The problem. From the records below, please repeat exactly the line that has "mQ;ry;Nfhiyf; ngw;Wf;nfhs;gth;XLghijapd; cl;gf;fkhf", the line that has "khw;W Kiw vdg;gLk;.", and every line between them, and nothing else.

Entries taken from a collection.
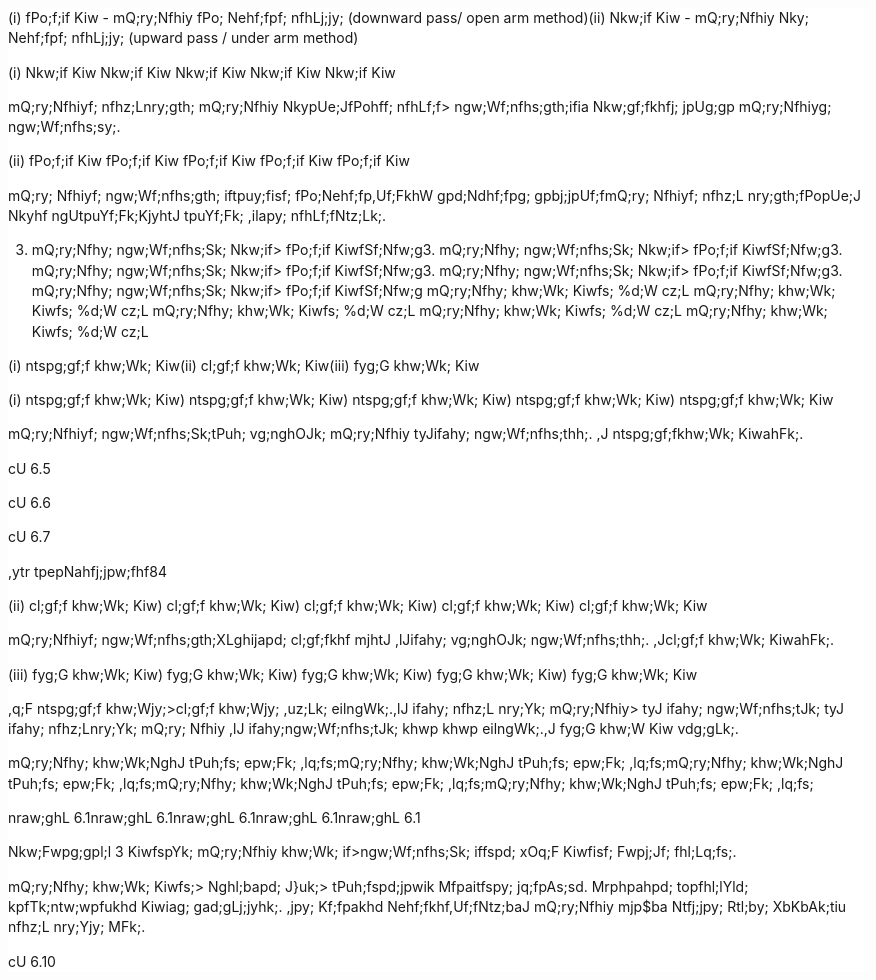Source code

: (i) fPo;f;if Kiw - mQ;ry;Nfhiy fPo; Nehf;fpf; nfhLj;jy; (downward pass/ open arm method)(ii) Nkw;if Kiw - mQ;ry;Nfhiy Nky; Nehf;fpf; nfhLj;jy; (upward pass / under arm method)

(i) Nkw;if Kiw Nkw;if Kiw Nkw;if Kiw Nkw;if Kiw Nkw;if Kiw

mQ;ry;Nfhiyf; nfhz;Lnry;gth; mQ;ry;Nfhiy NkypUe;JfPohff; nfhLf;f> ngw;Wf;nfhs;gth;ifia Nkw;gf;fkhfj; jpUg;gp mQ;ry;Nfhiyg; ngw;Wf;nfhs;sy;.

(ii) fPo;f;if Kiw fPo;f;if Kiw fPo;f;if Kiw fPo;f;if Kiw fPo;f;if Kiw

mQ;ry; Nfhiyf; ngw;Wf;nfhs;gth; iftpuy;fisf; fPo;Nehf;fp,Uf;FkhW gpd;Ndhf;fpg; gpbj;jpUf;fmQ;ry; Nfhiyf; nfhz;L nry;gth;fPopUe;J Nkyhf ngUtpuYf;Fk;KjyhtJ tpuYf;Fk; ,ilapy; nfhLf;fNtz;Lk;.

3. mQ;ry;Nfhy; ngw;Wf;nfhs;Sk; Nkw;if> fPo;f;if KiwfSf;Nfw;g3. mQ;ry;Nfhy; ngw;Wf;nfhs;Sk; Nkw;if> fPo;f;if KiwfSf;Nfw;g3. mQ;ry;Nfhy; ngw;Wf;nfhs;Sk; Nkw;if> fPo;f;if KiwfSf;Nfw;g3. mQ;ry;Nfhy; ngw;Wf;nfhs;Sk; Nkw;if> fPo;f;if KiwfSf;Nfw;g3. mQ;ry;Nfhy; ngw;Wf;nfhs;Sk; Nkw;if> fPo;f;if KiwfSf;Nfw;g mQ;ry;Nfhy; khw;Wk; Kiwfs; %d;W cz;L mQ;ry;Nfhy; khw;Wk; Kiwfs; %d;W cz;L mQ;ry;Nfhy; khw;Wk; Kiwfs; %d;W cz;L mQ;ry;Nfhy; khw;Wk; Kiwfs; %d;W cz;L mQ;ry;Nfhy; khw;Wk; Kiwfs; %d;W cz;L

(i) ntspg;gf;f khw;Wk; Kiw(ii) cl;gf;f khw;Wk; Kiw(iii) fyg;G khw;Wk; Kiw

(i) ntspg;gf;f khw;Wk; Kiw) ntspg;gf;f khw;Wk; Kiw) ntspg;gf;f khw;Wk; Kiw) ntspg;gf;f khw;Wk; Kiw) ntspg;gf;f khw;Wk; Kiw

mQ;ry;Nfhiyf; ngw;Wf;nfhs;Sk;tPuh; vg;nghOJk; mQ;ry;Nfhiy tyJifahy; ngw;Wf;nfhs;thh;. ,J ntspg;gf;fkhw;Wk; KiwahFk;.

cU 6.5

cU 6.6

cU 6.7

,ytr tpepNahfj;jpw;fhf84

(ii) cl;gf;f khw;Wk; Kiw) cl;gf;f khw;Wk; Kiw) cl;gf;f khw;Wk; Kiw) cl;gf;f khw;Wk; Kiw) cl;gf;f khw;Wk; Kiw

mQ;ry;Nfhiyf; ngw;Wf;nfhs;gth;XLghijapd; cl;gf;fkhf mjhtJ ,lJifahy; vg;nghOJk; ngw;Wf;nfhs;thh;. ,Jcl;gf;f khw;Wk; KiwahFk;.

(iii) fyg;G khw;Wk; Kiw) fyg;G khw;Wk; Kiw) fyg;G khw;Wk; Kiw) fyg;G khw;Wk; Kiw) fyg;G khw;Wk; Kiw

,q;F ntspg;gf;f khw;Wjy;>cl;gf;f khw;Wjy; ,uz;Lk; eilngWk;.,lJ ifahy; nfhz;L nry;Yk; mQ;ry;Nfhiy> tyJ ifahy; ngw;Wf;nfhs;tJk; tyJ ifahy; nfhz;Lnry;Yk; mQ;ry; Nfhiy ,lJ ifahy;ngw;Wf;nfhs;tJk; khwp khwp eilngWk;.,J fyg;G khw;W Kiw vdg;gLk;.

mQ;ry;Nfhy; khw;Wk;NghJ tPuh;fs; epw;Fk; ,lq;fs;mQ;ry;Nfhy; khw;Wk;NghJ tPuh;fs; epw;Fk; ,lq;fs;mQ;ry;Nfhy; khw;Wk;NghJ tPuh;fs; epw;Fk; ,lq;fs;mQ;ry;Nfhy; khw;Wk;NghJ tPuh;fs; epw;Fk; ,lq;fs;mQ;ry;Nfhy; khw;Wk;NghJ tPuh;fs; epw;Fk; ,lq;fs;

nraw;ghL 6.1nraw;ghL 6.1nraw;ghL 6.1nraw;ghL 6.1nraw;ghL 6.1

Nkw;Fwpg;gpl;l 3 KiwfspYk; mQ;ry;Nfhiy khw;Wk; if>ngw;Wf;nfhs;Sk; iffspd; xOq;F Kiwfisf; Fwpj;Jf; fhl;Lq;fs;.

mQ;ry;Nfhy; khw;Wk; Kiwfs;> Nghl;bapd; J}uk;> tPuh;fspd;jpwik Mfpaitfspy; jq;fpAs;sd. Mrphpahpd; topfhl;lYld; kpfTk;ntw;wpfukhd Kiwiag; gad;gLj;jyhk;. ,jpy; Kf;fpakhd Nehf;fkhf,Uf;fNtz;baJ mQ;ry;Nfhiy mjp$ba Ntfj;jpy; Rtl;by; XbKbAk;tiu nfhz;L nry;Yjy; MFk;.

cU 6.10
==
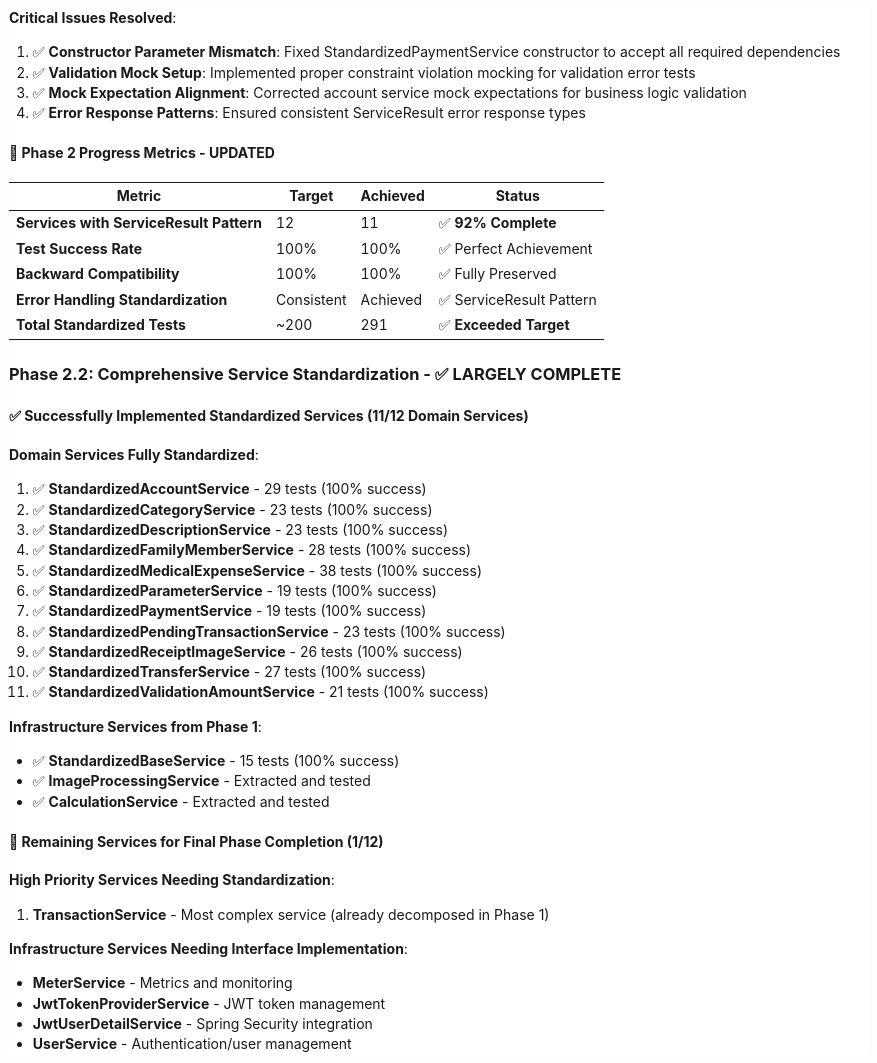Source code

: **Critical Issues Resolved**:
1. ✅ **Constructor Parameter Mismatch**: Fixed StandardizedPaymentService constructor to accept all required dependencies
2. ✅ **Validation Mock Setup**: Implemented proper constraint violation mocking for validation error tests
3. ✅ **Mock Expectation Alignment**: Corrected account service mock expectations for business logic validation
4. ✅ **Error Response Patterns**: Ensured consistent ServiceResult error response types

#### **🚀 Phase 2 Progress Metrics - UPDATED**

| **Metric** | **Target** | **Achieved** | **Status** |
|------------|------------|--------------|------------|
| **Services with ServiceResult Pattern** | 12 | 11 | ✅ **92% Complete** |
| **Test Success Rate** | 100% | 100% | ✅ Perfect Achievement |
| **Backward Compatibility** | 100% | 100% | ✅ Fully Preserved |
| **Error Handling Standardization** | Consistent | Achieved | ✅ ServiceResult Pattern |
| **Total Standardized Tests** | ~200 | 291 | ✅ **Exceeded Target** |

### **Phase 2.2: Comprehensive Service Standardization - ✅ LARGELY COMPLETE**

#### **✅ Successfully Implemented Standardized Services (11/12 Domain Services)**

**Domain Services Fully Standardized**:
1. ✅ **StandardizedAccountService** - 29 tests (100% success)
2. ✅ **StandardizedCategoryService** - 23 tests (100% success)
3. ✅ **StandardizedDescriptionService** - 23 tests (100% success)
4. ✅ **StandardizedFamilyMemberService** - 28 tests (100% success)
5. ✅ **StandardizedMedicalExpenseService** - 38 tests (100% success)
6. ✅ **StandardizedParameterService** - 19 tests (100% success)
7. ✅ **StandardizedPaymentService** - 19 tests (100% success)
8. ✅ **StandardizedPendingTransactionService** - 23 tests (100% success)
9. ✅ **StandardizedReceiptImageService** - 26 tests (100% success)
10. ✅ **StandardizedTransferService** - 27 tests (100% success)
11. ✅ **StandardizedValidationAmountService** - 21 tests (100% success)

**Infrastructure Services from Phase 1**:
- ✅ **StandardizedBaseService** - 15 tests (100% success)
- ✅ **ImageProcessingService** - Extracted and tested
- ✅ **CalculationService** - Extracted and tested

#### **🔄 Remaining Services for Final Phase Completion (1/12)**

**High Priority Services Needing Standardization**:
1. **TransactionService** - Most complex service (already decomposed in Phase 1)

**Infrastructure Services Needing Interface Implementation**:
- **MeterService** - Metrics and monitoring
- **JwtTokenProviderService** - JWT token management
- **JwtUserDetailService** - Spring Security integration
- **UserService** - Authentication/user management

Response to this exercise.
mQ;ry;Nfhiyf; ngw;Wf;nfhs;gth;XLghijapd; cl;gf;fkhf mjhtJ ,lJifahy; vg;nghOJk; ngw;Wf;nfhs;thh;. ,Jcl;gf;f khw;Wk; KiwahFk;.

(iii) fyg;G khw;Wk; Kiw) fyg;G khw;Wk; Kiw) fyg;G khw;Wk; Kiw) fyg;G khw;Wk; Kiw) fyg;G khw;Wk; Kiw

,q;F ntspg;gf;f khw;Wjy;>cl;gf;f khw;Wjy; ,uz;Lk; eilngWk;.,lJ ifahy; nfhz;L nry;Yk; mQ;ry;Nfhiy> tyJ ifahy; ngw;Wf;nfhs;tJk; tyJ ifahy; nfhz;Lnry;Yk; mQ;ry; Nfhiy ,lJ ifahy;ngw;Wf;nfhs;tJk; khwp khwp eilngWk;.,J fyg;G khw;W Kiw vdg;gLk;.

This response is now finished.